▶ _YOUR OBJECTIVE_
From the first line of the material through the line containing "How will DCP", restate everything word for word and nothing more.

▶ _RECORDED DATA_
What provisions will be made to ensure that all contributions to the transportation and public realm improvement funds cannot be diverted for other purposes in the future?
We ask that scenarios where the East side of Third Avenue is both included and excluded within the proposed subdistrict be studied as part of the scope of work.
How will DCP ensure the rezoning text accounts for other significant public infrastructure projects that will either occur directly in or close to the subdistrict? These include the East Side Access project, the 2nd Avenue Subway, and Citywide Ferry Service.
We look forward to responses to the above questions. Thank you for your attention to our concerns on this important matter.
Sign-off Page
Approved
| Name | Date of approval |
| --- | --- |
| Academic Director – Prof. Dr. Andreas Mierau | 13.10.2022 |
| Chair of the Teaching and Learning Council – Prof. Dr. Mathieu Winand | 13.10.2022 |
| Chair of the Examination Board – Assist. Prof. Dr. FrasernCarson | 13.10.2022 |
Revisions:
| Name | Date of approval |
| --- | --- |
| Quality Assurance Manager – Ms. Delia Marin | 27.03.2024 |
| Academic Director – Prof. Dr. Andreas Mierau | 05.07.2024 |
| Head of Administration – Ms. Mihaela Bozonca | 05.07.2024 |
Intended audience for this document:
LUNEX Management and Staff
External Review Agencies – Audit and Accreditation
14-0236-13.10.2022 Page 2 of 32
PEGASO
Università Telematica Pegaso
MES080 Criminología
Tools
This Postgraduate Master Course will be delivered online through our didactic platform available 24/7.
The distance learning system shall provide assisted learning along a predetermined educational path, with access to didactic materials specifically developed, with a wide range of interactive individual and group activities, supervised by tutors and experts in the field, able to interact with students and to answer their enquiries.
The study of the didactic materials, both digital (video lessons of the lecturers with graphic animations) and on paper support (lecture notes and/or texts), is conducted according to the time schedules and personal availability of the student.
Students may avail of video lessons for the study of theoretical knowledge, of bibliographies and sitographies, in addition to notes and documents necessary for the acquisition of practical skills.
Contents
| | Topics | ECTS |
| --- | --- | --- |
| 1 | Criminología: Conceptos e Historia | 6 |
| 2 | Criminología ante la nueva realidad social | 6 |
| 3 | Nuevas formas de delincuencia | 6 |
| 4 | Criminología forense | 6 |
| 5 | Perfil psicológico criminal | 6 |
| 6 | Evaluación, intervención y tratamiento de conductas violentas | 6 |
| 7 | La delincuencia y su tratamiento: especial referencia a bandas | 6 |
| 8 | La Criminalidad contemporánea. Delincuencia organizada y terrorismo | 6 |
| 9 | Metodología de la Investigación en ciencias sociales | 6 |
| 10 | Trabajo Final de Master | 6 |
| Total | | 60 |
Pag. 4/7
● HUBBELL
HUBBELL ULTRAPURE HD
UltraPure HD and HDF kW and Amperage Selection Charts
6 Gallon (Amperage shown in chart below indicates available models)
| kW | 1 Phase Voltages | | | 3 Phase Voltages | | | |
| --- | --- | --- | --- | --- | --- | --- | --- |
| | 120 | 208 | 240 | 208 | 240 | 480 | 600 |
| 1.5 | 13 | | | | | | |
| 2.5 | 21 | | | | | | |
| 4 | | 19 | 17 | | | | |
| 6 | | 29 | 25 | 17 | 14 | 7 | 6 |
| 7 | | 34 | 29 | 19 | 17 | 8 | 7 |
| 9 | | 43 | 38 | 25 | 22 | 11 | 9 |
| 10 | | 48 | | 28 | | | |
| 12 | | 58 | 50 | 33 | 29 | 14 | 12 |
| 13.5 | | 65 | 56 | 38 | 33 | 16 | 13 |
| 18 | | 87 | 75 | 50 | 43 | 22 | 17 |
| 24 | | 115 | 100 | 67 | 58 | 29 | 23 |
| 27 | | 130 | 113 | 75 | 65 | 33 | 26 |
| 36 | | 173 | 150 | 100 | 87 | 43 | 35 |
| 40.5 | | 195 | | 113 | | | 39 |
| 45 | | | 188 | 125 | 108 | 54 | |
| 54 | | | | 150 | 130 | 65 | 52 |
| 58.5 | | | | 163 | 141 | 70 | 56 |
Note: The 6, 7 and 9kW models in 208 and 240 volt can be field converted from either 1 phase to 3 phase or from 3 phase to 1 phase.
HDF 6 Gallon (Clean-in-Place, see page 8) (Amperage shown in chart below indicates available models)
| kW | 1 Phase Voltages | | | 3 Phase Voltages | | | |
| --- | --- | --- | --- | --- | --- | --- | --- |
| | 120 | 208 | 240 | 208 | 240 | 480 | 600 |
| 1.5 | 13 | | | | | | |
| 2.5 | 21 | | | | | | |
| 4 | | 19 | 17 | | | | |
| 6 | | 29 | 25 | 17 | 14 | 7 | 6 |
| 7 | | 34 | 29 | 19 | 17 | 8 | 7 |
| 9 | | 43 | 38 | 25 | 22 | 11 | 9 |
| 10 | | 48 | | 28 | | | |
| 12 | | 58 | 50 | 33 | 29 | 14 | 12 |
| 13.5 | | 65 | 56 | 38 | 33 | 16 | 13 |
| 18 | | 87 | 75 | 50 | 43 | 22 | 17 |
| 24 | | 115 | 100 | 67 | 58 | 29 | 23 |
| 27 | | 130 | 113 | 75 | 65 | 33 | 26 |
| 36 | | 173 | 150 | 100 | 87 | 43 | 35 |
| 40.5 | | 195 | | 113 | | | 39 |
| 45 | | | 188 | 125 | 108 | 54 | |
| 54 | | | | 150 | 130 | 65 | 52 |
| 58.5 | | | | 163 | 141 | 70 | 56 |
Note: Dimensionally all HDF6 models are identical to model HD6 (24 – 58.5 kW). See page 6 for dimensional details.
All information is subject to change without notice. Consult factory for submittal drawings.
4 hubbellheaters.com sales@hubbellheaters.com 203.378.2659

▶ _RESPONSE TO THE TASK_
What provisions will be made to ensure that all contributions to the transportation and public realm improvement funds cannot be diverted for other purposes in the future?
We ask that scenarios where the East side of Third Avenue is both included and excluded within the proposed subdistrict be studied as part of the scope of work.
How will DCP ensure the rezoning text accounts for other significant public infrastructure projects that will either occur directly in or close to the subdistrict? These include the East Side Access project, the 2nd Avenue Subway, and Citywide Ferry Service.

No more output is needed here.